• Vorliegender Text:

══════

Rund um Bücher "Sprachzensur" und Rassismus in Literatur und der Umgang damit.

Für mich liest sich der Brief nicht wie der einer 9 1/2 Jährigen, die Wortwahl lässt für mich zumindest darauf schließen, dass sie hauptsächlich die Worte von Papa niedergeschrieben hat. Dafür muss er das nichtmal diktiert haben, sie kann auch einfach gut zugehört haben. Immer hin haben Eltern in dem Alter für gewöhnlich noch recht. WENN das überhaupt echt ist.
Es gibt verdammt intelligente Kinder, die - natürlich auch durch Förderung der Eltern - einen Wortschatz haben, der echt der Wahnsinn ist. Ich hatte mal die Möglichkeit den damals 12-jährigen Felix Finkbeiner einen Vortrag über sein globales(!!!) Baumpflanzprojekt Plant-for-the-Planet reden zu hören. Beeindruckend.

Klar:
Sein Vater war bereits ebenfalls stark in diese Richtung engagiert, aber die häufig im Internet gelesene Kritik, er sei eine Marionette seines Vaters ist völlig absurd. Ich hatte nach dem Vortrag den restlichen Abend beim Essen neben dem Jungen gesessen und er war einfach nur ein ganz normales, aber verdammt intelligentes Kind... ein netter kleiner Junge, der seinem Vater beim Abendessen eine gute naive Idee erzählt hatte. Und statt wie wohl 99,99% aller Eltern in Deutschland zu antworten:
"Jaja, mein Sohn - wäre schön, wenn jemand mal sowas macht. Vielleicht ja du, wenn du mal erwachsen bist."

══════

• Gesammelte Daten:
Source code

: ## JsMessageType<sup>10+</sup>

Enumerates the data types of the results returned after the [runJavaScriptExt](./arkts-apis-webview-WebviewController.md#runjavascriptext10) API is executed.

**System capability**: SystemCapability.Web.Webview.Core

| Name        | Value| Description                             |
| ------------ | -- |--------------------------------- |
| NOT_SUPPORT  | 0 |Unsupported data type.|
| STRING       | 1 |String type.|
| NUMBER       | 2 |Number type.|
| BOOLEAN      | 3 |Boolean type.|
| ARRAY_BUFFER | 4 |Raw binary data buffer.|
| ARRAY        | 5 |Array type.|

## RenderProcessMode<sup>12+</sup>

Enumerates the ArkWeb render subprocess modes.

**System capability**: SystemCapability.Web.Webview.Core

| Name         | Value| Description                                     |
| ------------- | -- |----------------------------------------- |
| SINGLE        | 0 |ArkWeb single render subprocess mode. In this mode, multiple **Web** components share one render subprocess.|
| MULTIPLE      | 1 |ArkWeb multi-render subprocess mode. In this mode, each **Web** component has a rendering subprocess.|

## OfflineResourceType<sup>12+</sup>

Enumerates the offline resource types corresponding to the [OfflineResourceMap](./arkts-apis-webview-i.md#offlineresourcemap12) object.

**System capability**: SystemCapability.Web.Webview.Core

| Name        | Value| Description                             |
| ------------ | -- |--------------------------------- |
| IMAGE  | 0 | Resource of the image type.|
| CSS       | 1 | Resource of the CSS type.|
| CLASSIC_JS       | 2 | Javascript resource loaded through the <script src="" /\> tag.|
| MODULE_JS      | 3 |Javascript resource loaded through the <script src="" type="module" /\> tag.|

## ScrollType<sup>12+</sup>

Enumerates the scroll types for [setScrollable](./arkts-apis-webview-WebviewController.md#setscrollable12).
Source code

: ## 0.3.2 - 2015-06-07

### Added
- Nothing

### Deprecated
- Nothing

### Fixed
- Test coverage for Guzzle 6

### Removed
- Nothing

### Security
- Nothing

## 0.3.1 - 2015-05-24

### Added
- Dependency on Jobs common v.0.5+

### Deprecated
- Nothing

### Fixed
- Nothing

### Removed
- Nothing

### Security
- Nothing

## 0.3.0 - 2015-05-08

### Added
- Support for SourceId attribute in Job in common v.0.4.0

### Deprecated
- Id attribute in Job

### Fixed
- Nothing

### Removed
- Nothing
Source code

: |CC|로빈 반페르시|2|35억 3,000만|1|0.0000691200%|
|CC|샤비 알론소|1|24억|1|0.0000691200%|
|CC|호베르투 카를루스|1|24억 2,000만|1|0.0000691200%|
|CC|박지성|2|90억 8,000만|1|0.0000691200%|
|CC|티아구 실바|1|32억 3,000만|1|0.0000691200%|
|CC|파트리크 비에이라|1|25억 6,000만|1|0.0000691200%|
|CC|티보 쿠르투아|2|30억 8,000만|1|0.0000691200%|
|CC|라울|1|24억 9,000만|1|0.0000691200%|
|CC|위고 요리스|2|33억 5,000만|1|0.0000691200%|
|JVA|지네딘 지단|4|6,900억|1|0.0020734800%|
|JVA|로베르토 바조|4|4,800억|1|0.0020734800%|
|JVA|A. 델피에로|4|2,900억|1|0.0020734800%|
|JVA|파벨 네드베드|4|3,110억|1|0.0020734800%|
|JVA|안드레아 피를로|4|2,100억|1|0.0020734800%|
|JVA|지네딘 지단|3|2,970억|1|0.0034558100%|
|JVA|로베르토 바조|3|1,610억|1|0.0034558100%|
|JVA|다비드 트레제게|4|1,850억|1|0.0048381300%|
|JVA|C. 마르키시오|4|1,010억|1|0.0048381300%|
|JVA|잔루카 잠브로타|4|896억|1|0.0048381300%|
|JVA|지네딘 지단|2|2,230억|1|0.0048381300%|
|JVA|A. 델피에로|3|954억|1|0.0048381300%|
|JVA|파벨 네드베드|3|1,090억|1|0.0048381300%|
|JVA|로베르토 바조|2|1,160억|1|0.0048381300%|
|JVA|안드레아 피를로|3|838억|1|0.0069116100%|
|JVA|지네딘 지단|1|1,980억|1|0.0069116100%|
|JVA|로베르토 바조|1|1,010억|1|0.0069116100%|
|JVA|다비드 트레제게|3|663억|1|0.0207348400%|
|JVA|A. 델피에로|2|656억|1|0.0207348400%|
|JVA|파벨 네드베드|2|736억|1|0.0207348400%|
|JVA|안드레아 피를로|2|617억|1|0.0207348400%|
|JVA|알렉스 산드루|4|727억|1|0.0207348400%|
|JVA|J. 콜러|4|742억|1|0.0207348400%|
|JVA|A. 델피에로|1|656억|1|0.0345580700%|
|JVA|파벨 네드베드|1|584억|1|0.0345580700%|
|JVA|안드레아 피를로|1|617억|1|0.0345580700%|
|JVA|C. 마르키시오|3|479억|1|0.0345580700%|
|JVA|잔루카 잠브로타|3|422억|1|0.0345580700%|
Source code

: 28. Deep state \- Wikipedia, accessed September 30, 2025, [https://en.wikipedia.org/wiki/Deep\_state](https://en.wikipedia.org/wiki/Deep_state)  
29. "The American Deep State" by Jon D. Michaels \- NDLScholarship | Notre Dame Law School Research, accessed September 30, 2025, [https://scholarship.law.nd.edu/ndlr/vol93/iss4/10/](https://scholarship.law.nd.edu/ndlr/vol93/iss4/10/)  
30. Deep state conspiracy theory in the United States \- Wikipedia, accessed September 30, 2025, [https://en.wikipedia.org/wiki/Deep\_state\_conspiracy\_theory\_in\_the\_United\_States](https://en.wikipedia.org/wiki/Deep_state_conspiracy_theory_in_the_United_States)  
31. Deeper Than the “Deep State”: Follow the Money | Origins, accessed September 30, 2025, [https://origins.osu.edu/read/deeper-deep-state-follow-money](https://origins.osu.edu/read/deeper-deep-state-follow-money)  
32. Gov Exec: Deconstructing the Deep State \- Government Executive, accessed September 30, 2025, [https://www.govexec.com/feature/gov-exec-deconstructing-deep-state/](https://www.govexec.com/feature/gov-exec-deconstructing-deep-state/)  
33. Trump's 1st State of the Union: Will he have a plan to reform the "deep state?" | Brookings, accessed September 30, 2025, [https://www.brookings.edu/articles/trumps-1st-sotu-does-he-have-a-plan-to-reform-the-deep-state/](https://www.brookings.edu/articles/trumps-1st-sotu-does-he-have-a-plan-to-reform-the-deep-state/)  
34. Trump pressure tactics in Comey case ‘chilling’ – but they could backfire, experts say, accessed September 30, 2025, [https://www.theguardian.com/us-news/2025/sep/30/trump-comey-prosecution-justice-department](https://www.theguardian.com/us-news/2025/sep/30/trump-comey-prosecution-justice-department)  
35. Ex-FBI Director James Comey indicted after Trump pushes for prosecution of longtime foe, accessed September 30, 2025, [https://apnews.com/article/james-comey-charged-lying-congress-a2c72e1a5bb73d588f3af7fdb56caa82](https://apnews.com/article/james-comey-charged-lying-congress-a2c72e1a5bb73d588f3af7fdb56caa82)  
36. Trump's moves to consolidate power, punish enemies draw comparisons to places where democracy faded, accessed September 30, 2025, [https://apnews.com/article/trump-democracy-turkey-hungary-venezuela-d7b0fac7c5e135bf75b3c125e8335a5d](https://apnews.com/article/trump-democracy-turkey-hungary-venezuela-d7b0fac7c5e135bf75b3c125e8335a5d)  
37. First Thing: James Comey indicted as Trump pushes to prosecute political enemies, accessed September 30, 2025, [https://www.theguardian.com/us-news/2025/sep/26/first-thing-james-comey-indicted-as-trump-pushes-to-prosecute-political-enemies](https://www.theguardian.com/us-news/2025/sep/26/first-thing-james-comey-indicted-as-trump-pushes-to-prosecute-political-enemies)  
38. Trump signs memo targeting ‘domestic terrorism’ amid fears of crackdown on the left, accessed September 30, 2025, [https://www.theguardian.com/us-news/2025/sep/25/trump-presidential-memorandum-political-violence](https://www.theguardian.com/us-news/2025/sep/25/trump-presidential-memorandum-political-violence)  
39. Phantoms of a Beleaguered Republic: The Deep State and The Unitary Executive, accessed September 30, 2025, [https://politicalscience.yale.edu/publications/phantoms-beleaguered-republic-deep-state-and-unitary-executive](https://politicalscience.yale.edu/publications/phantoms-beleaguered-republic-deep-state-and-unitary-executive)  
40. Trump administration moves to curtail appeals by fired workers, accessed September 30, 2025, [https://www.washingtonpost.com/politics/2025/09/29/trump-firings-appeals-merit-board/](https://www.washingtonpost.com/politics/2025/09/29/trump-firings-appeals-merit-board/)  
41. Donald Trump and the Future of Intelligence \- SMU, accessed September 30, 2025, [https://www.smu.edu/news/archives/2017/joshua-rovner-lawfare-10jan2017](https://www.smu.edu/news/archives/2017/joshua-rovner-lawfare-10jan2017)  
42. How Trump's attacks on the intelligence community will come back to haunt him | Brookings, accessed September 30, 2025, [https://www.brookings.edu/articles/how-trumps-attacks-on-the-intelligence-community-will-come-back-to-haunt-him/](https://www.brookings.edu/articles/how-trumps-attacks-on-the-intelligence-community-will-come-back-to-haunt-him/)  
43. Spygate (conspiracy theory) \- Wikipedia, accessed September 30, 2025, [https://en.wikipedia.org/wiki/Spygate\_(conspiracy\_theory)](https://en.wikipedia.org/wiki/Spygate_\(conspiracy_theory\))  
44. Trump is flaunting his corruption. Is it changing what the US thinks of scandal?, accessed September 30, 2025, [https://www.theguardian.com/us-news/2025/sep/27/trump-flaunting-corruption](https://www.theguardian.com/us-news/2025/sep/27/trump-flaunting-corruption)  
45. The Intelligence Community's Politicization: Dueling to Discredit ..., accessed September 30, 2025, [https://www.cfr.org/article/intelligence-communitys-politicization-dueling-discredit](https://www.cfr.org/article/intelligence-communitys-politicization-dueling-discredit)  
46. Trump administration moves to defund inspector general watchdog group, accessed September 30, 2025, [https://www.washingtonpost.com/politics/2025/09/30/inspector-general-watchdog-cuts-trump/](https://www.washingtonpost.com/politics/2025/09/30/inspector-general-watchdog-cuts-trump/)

══════

Nimm den Text über Sprachzensur und Rassismus in der Literatur nach seinem letzten Satz wieder auf und schreibe ihn weiter. Die Zeilen werden hier nicht gebraucht.

hat er dann eben gesagt:
"Wow, coole Idee. Wenn du das machen willst, unterstütz ich dich dabei. Jetzt."
Wann hatte der mit dem Projekt angefangen? Als er 9 Jahre alt war.

Ich kann mir absolut vorstellen, dass das am Tisch dieser Familie des Kindes hier ebenso ablief.



...und ich klatsch mir gerade an den Kopf für meinen Sexismus, mit dem ich aus dem Kind ganz beiläufig einen Jungen gemacht habe - ist das ein Mädchen-Name?
 
Mal ne ganz andere Frage:

Wo steckte eigentlich die ganze "AA!-Schreiber gegen Negerprinzessin"-Fraktion immer, wenn ich mir im Forum Schlammschlachten mit anderen Usern und Mods geliefert habe um durchzusetzen, dass wiederholte und wiederholt-gerechtfertigte rassistischte und sexistische Beleidigungen, trotz ausdrücklicher Bitte um Unterlassung, geahndet werden?

Kann ich das nächste Mal auf euch zählen oder bekämpft ihr Diskriminierung lieber nur auf der theoretisch-intellektuellen Ebene?
 
Wenn wir schonmal Links posten:

Der hier beschreibt mMn ganz schön, was an Pippi Langstrumpf WIRKLICH faul ist.

Auszüge:
Taka Tuka ist übrigens angelehnt an den Namen des Ortes Larantuka, das stark kolonialistisch geprägt war. Das ganze Pippi - Vater - Konstrukt ist eine Heile-Kolonial-Welt, in der es um das Konstruieren von „anderen Verhältnissen“ geht und eben nicht die Verhältnisse in Frage stellen.
Der Rassismus, der sich durch das ganze Taka Tuka Konstrukt zieht, bleibt bestehen, auch wenn aus dem „Negerkönig“ ein „Südseekönig“ wird, und zieht einen Rattenschwanz an Folgefragen mit sich: Warum dürfen im Text weiterhin „alle Kongolesen lügen“?

Ich gebe dem Autor da nicht unbedingt bei allem Recht. Die Kritik an Frau Lindgren, finde ich ein wenig arg heftig, da ich nicht glaube, dass sie bewusst rassistisch schreiben wollte - dafür ist mir Pippi zu begeistert von den "Negern".

Aber dass sie rassistische Vorurteile in ihrem Werk als Wahrheiten präsentierte, ist mMn schon sehr deutlich erkennbar.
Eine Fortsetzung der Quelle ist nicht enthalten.